> **Activity**
Only the pictures are to be left out; set down the rest of the records exactly.

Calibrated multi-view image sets
———
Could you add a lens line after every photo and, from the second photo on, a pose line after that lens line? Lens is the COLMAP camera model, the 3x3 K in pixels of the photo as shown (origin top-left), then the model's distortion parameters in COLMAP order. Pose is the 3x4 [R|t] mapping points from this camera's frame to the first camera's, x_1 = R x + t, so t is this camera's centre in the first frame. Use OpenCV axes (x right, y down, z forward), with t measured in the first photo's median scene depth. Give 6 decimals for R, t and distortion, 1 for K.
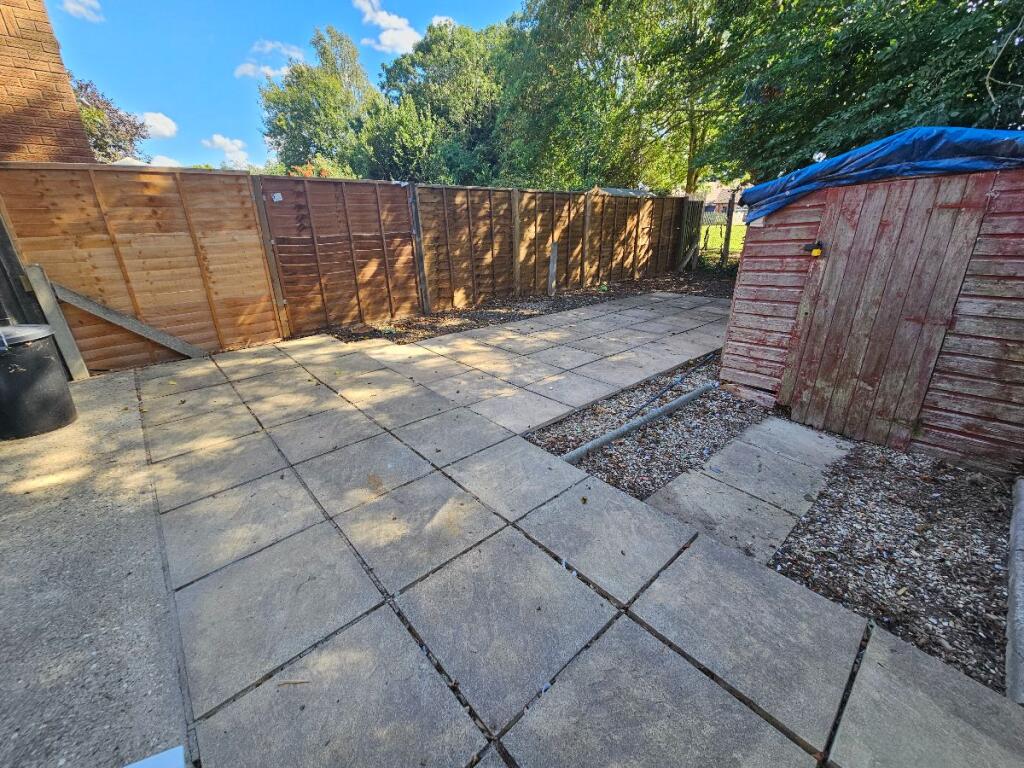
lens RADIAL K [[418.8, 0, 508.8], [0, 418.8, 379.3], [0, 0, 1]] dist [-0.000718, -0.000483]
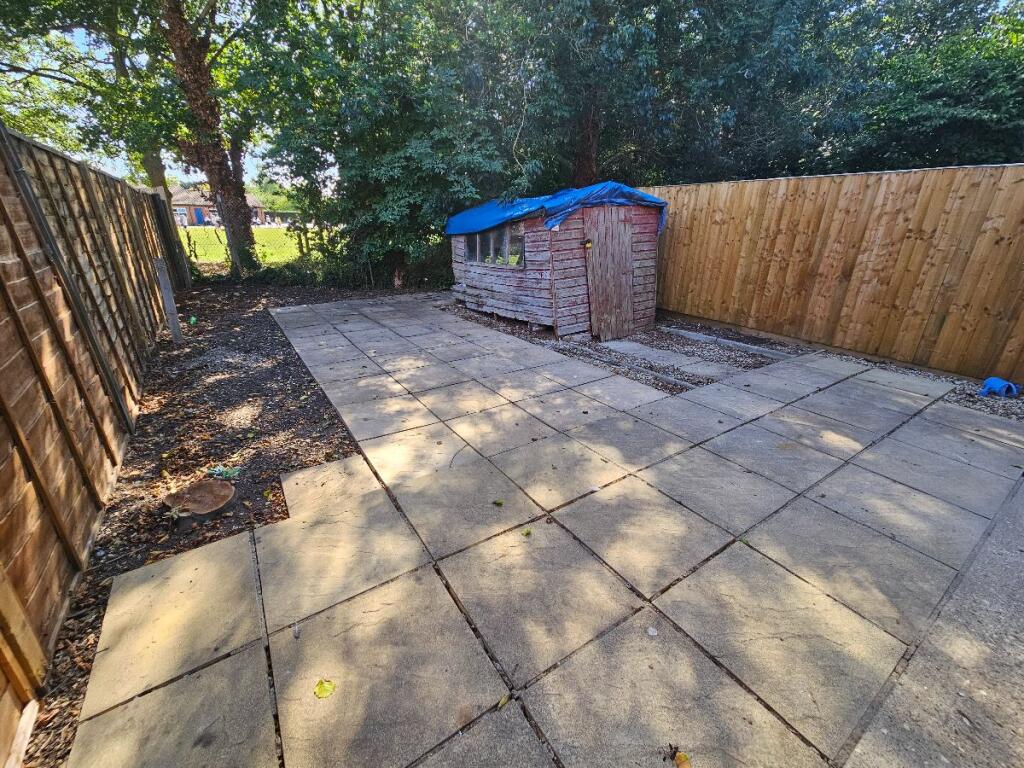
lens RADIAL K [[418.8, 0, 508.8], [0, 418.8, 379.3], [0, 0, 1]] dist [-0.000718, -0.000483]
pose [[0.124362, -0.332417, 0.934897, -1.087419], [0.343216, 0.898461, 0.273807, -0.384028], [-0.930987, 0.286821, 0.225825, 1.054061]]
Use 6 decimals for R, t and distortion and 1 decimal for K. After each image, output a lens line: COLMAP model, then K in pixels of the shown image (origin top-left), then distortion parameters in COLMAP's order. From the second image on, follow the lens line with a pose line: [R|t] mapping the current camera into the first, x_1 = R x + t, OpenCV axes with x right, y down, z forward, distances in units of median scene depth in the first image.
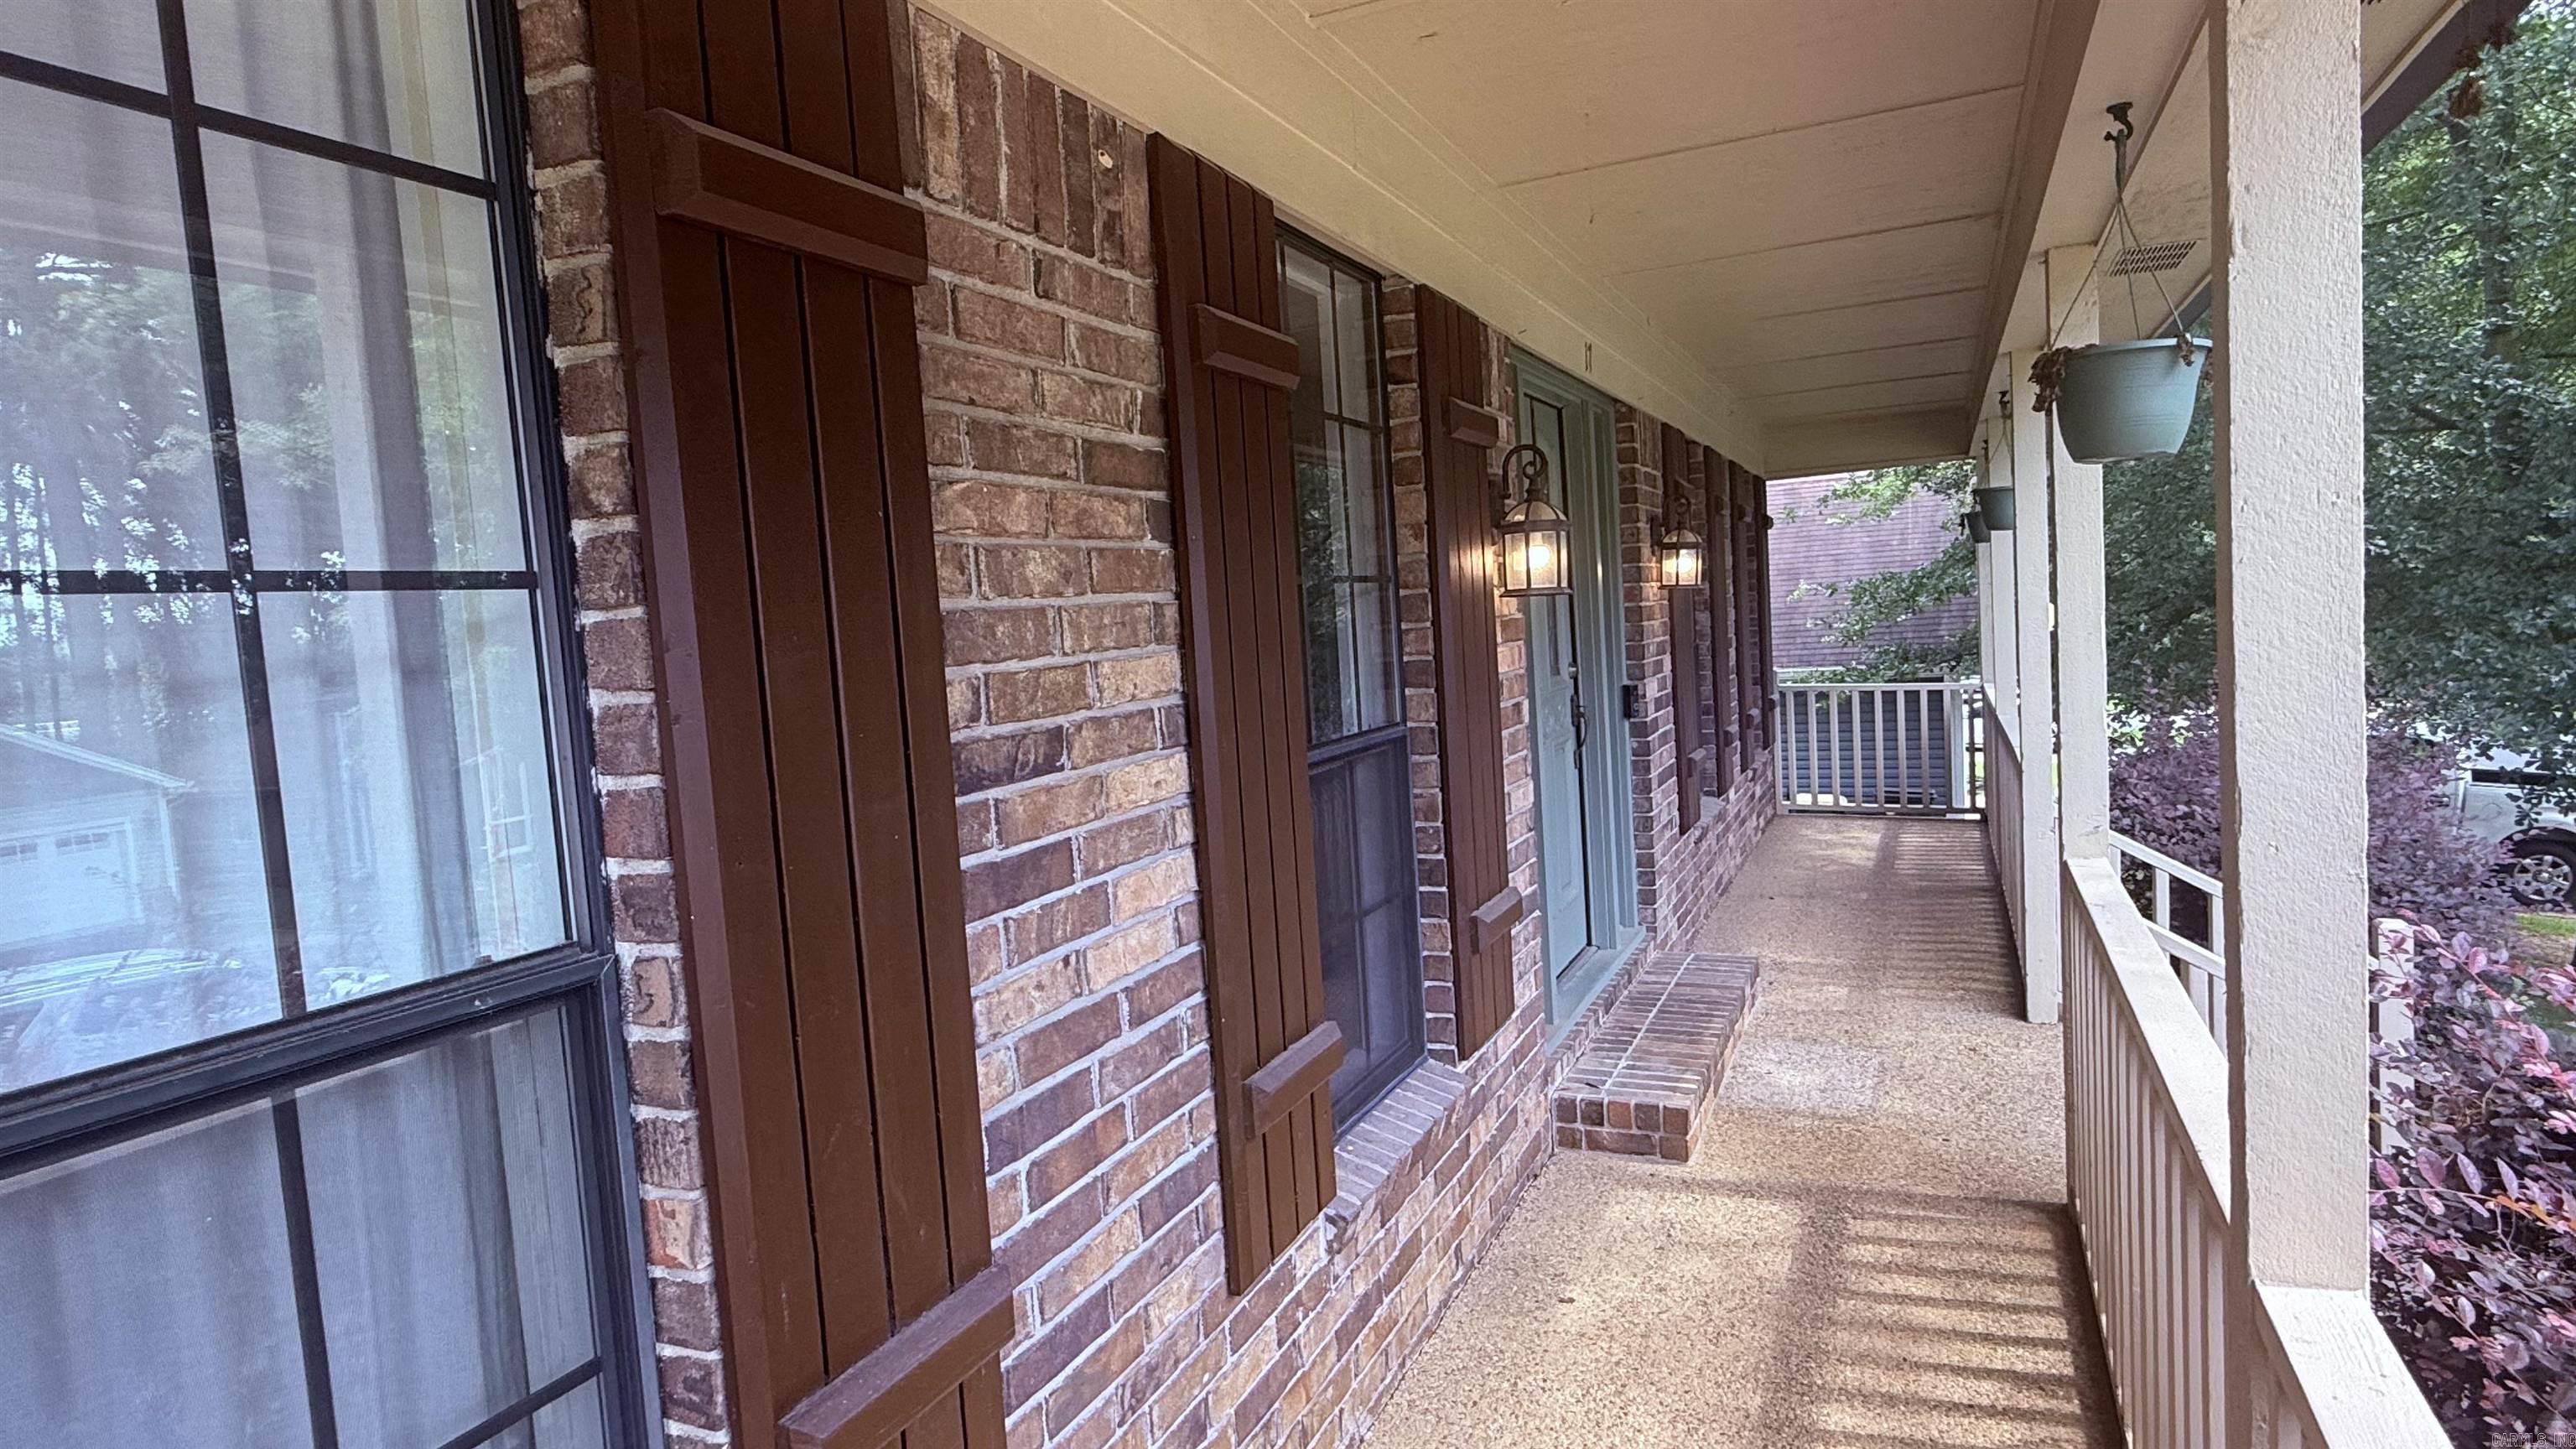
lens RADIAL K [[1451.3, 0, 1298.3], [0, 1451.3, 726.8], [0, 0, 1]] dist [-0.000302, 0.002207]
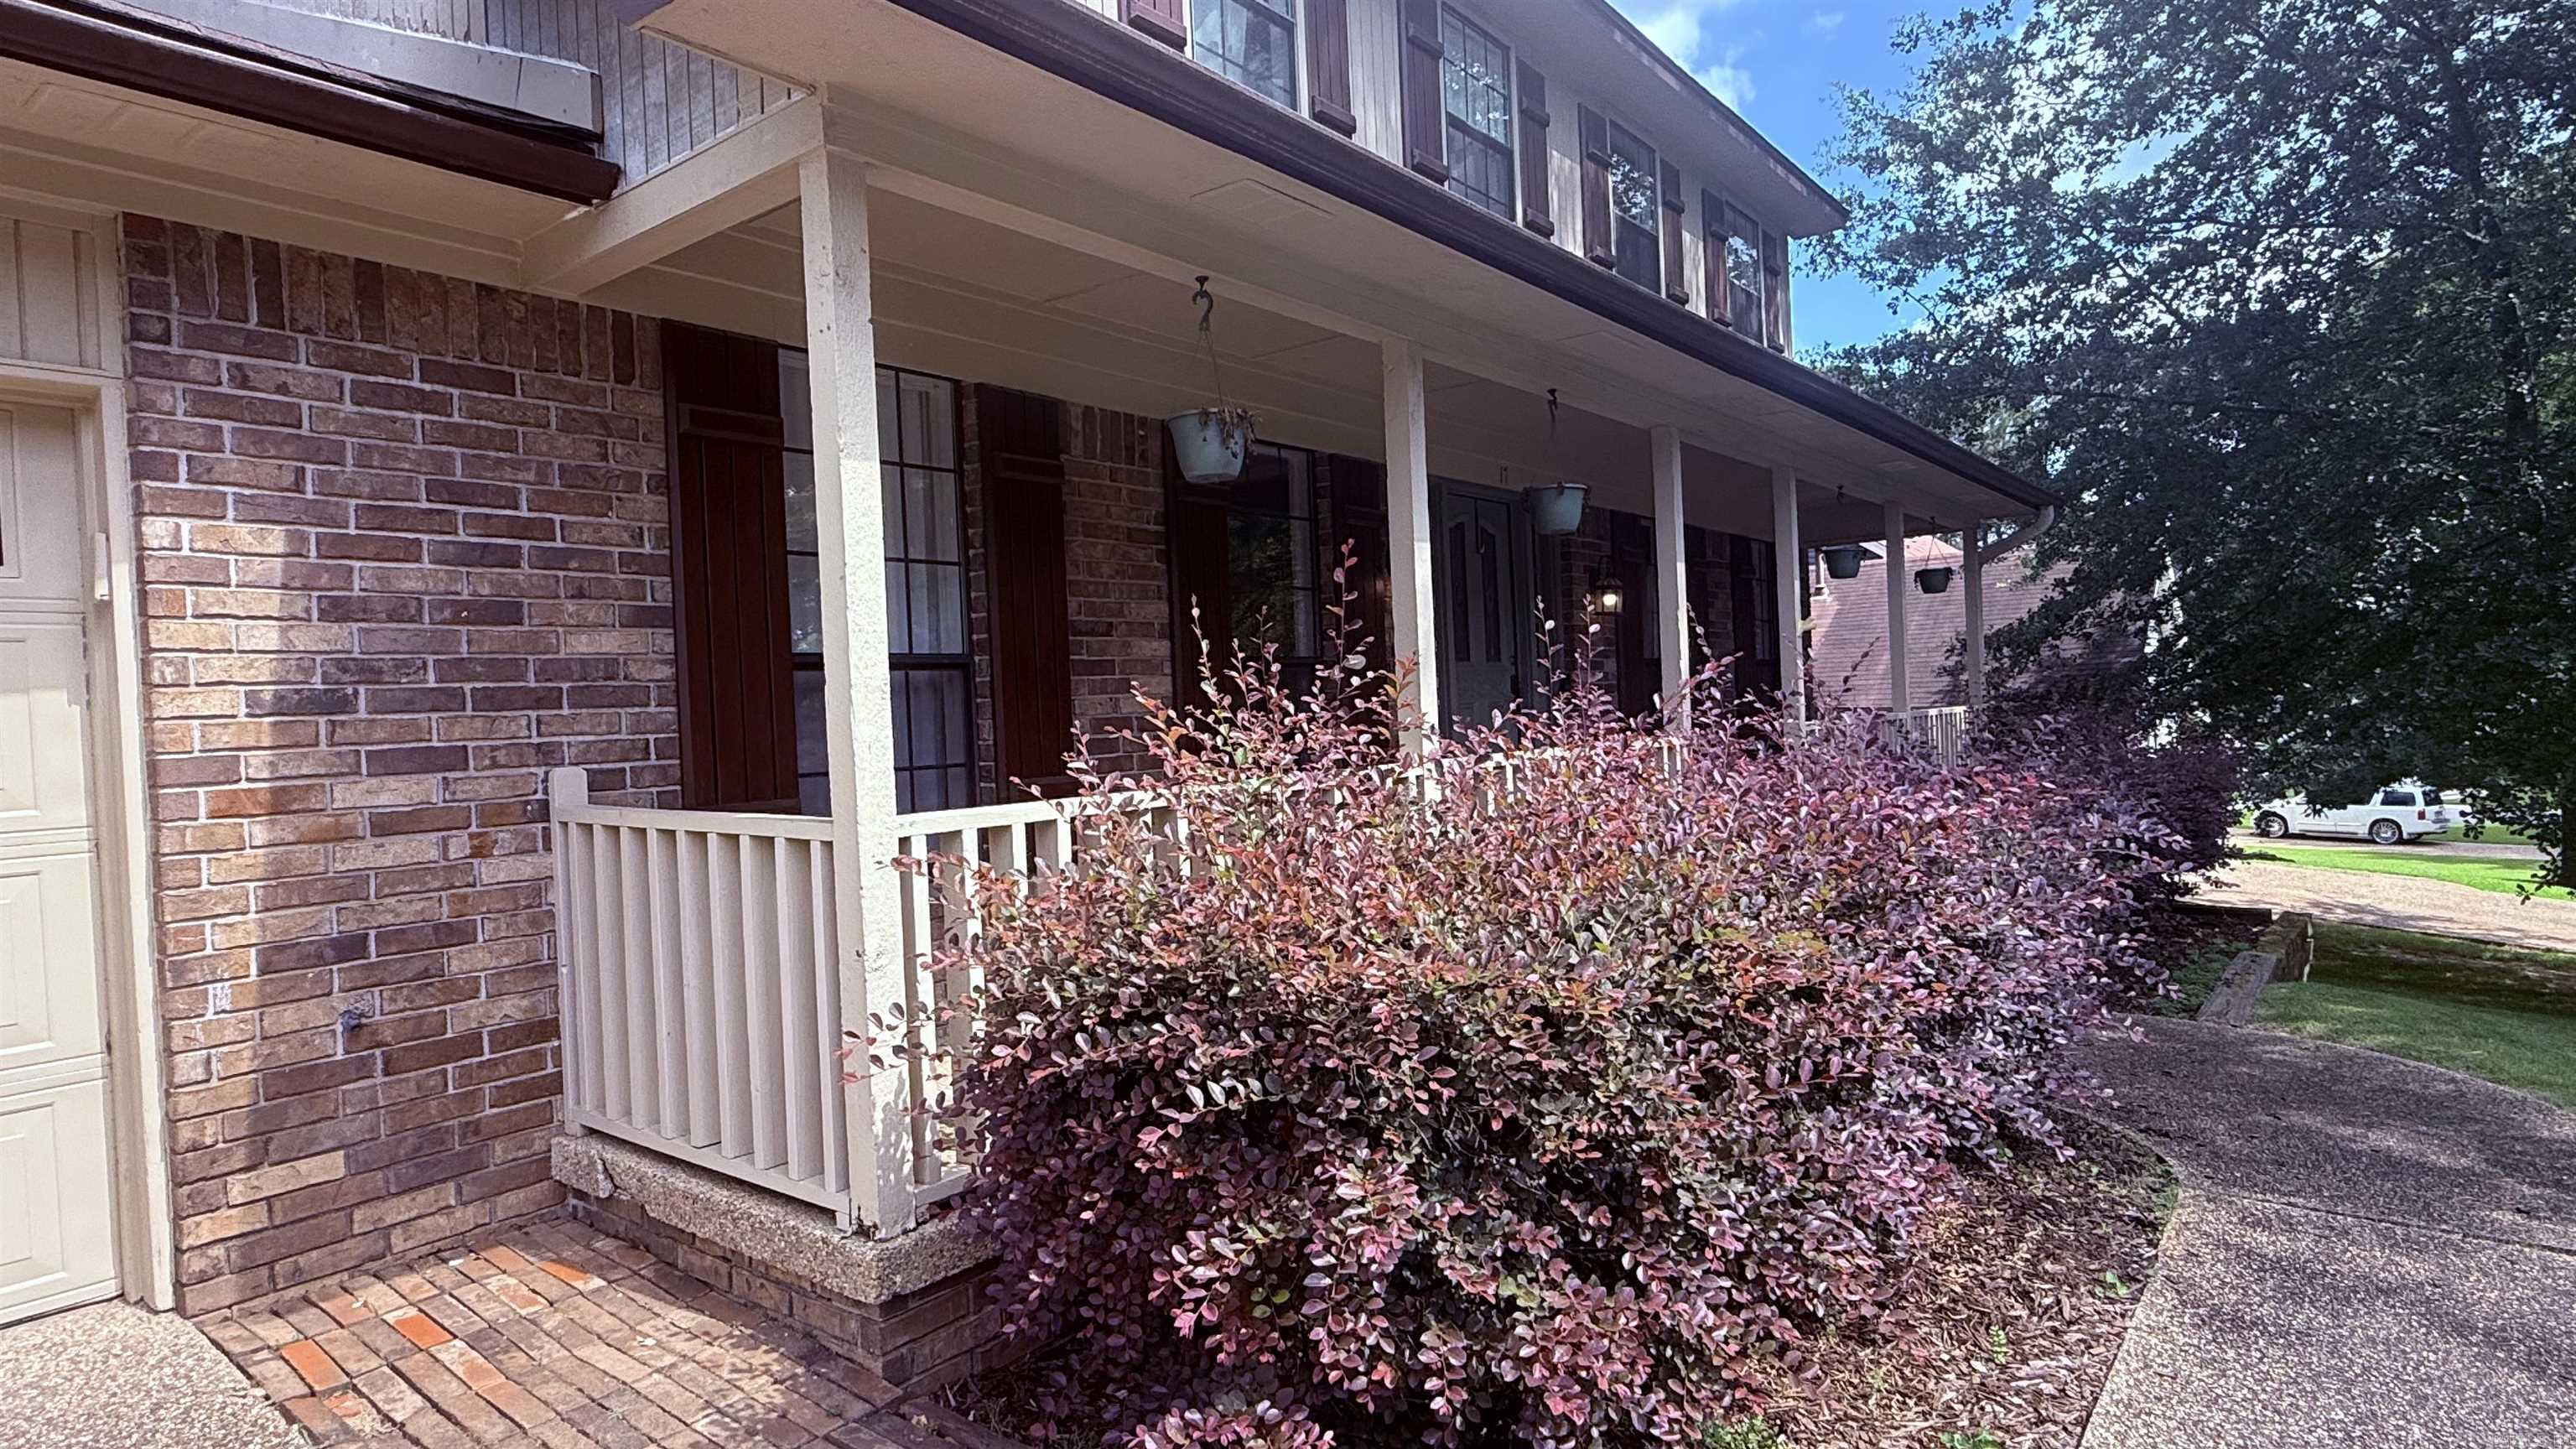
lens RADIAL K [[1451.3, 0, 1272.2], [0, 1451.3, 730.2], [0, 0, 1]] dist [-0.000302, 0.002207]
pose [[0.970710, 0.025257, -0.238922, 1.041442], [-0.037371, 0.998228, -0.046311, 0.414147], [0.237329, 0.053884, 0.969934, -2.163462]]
———
> **Answer for this exercise**
Could you add a lens line after every photo and, from the second photo on, a pose line after that lens line? Lens is the COLMAP camera model, the 3x3 K in pixels of the photo as shown (origin top-left), then the model's distortion parameters in COLMAP order. Pose is the 3x4 [R|t] mapping points from this camera's frame to the first camera's, x_1 = R x + t, so t is this camera's centre in the first frame. Use OpenCV axes (x right, y down, z forward), with t measured in the first photo's median scene depth. Give 6 decimals for R, t and distortion, 1 for K.
lens RADIAL K [[418.8, 0, 508.8], [0, 418.8, 379.3], [0, 0, 1]] dist [-0.000718, -0.000483]
lens RADIAL K [[418.8, 0, 508.8], [0, 418.8, 379.3], [0, 0, 1]] dist [-0.000718, -0.000483]
pose [[0.124362, -0.332417, 0.934897, -1.087419], [0.343216, 0.898461, 0.273807, -0.384028], [-0.930987, 0.286821, 0.225825, 1.054061]]
Use 6 decimals for R, t and distortion and 1 decimal for K. After each image, output a lens line: COLMAP model, then K in pixels of the shown image (origin top-left), then distortion parameters in COLMAP's order. From the second image on, follow the lens line with a pose line: [R|t] mapping the current camera into the first, x_1 = R x + t, OpenCV axes with x right, y down, z forward, distances in units of median scene depth in the first image.
lens RADIAL K [[1451.3, 0, 1298.3], [0, 1451.3, 726.8], [0, 0, 1]] dist [-0.000302, 0.002207]
lens RADIAL K [[1451.3, 0, 1272.2], [0, 1451.3, 730.2], [0, 0, 1]] dist [-0.000302, 0.002207]
pose [[0.970710, 0.025257, -0.238922, 1.041442], [-0.037371, 0.998228, -0.046311, 0.414147], [0.237329, 0.053884, 0.969934, -2.163462]]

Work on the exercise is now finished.